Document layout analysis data
◇ ◇ ◇ ◇ ◇ ◇ ◇

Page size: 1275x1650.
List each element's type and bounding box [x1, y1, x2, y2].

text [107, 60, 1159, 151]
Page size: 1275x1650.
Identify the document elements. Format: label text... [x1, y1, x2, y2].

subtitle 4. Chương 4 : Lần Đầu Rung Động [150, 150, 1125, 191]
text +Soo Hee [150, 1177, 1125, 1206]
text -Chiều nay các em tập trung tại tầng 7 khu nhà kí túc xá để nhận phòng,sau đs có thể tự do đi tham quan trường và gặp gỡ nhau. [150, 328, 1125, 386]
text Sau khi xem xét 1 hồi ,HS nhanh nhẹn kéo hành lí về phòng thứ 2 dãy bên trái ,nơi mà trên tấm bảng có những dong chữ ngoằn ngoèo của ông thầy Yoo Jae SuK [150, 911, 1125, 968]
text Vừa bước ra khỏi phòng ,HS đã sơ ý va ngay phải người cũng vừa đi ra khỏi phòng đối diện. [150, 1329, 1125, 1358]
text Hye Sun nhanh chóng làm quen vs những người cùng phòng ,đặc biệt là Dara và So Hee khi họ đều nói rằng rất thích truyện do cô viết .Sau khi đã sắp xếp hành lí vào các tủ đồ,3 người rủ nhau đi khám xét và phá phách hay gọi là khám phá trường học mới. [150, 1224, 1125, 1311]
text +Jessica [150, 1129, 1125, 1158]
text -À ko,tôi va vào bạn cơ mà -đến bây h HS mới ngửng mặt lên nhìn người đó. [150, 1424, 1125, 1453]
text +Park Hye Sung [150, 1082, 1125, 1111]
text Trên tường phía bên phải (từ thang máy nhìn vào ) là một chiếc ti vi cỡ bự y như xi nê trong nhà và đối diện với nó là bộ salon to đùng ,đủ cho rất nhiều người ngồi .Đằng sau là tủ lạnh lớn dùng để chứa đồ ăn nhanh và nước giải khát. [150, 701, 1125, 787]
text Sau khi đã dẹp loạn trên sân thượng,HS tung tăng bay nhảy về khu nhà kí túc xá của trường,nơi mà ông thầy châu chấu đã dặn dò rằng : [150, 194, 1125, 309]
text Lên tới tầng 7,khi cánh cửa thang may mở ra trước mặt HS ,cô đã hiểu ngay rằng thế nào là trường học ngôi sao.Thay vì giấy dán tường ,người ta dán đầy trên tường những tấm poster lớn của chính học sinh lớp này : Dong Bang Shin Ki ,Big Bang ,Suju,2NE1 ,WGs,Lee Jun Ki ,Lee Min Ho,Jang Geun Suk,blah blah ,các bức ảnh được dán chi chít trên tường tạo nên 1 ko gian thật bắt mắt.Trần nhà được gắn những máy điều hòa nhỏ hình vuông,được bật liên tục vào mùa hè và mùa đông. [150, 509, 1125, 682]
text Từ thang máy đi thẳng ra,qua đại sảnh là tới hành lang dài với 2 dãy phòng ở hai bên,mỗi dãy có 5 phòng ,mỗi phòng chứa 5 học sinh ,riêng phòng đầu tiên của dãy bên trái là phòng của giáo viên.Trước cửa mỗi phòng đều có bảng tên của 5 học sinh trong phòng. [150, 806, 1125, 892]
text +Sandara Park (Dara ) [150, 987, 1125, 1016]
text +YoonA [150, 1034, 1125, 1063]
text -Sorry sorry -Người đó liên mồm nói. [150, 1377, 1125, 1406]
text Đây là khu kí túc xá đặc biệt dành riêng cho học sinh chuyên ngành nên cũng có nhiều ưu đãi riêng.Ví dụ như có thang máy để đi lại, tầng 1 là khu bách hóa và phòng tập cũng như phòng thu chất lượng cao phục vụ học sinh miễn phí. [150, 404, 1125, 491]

◇ ◇ ◇ ◇ ◇ ◇ ◇

For this exercise, find all lines in the records containing the word "phải" and copy them.

text Vừa bước ra khỏi phòng ,HS đã sơ ý va ngay phải người cũng vừa đi ra khỏi phòng đối diện. [150, 1329, 1125, 1358]
text Trên tường phía bên phải (từ thang máy nhìn vào ) là một chiếc ti vi cỡ bự y như xi nê trong nhà và đối diện với nó là bộ salon to đùng ,đủ cho rất nhiều người ngồi .Đằng sau là tủ lạnh lớn dùng để chứa đồ ăn nhanh và nước giải khát. [150, 701, 1125, 787]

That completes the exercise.